→ **WHAT THE EXERCISE ASKS**
Every line of the data that includes "blockquote" should be copied out.

→ **DATA FOR THIS TASK**

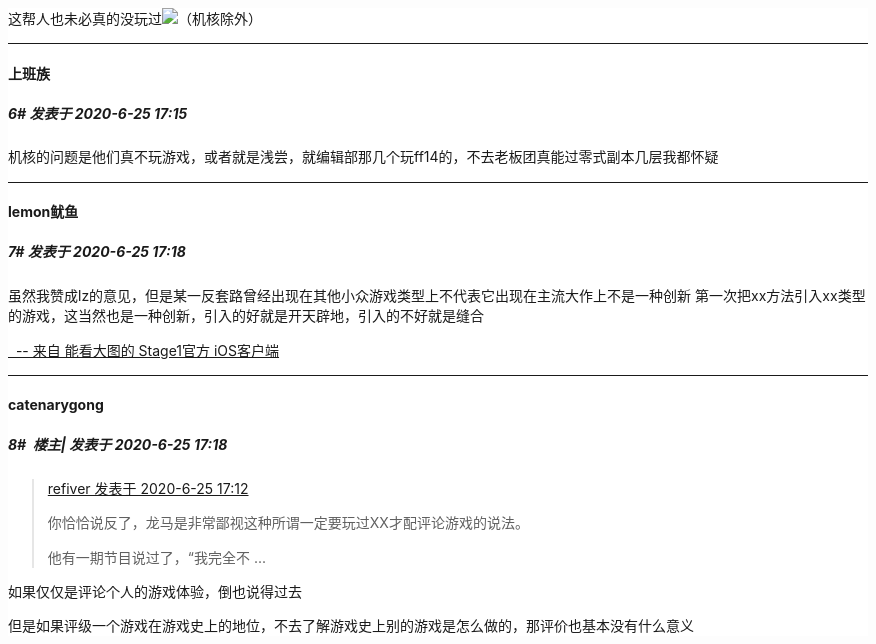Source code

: 


这帮人也未必真的没玩过<img src="https://static.saraba1st.com/image/smiley/face2017/002.png" referrerpolicy="no-referrer">（机核除外）







*****

####  上班族  
##### 6#       发表于 2020-6-25 17:15




机核的问题是他们真不玩游戏，或者就是浅尝，就编辑部那几个玩ff14的，不去老板团真能过零式副本几层我都怀疑







*****

####  lemon鱿鱼  
##### 7#       发表于 2020-6-25 17:18




虽然我赞成lz的意见，但是某一反套路曾经出现在其他小众游戏类型上不代表它出现在主流大作上不是一种创新
第一次把xx方法引入xx类型的游戏，这当然也是一种创新，引入的好就是开天辟地，引入的不好就是缝合

[  -- 来自 能看大图的 Stage1官方 iOS客户端](https://itunes.apple.com/fi/app/saraba1st/id1221237470?mt=8)







*****

####  catenarygong  
##### 8#         楼主| 发表于 2020-6-25 17:18



<blockquote><a href="httphttps://bbs.saraba1st.com/2b/forum.php?mod=redirect&amp;goto=findpost&amp;pid=47948830&amp;ptid=1944028" target="_blank">refiver 发表于 2020-6-25 17:12</a>

你恰恰说反了，龙马是非常鄙视这种所谓一定要玩过XX才配评论游戏的说法。

他有一期节目说过了，“我完全不 ...</blockquote>
如果仅仅是评论个人的游戏体验，倒也说得过去


但是如果评级一个游戏在游戏史上的地位，不去了解游戏史上别的游戏是怎么做的，那评价也基本没有什么意义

→ **ANSWER SPACE**
<blockquote><a href="httphttps://bbs.saraba1st.com/2b/forum.php?mod=redirect&amp;goto=findpost&amp;pid=47948830&amp;ptid=1944028" target="_blank">refiver 发表于 2020-6-25 17:12</a>
他有一期节目说过了，“我完全不 ...</blockquote>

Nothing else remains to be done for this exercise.